*** Data supplied Section Begins ***

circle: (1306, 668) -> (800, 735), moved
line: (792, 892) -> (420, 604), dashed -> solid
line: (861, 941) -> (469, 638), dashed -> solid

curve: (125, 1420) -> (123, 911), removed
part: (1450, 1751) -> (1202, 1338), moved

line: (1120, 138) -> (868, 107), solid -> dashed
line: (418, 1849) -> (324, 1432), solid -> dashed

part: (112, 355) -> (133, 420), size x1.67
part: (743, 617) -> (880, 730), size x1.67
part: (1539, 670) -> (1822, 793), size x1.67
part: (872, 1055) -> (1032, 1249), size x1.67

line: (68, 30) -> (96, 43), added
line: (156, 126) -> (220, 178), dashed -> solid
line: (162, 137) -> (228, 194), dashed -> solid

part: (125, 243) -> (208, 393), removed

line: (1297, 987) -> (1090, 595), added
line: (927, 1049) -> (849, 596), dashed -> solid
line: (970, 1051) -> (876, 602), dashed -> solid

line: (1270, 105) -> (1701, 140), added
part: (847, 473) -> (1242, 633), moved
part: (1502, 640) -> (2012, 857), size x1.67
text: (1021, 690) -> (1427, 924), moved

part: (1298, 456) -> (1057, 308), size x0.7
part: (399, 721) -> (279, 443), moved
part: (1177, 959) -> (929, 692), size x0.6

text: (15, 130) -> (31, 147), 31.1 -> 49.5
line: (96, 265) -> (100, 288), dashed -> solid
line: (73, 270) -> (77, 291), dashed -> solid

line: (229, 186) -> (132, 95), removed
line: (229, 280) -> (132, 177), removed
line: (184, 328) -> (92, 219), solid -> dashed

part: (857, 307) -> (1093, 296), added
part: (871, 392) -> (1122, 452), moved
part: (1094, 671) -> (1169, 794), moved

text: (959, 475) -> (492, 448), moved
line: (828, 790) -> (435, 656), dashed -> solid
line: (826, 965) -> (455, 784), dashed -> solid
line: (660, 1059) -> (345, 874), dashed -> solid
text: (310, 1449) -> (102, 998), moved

*** Data supplied Section Ends ***

* **Task item**
For the entries above, transcribe precisely the lines from the one with "text: (15, 130) -> (31, 147), 31.1 -> 49.5" through the end, including both.

* **Output of the task**
text: (15, 130) -> (31, 147), 31.1 -> 49.5
line: (96, 265) -> (100, 288), dashed -> solid
line: (73, 270) -> (77, 291), dashed -> solid

line: (229, 186) -> (132, 95), removed
line: (229, 280) -> (132, 177), removed
line: (184, 328) -> (92, 219), solid -> dashed

part: (857, 307) -> (1093, 296), added
part: (871, 392) -> (1122, 452), moved
part: (1094, 671) -> (1169, 794), moved

text: (959, 475) -> (492, 448), moved
line: (828, 790) -> (435, 656), dashed -> solid
line: (826, 965) -> (455, 784), dashed -> solid
line: (660, 1059) -> (345, 874), dashed -> solid
text: (310, 1449) -> (102, 998), moved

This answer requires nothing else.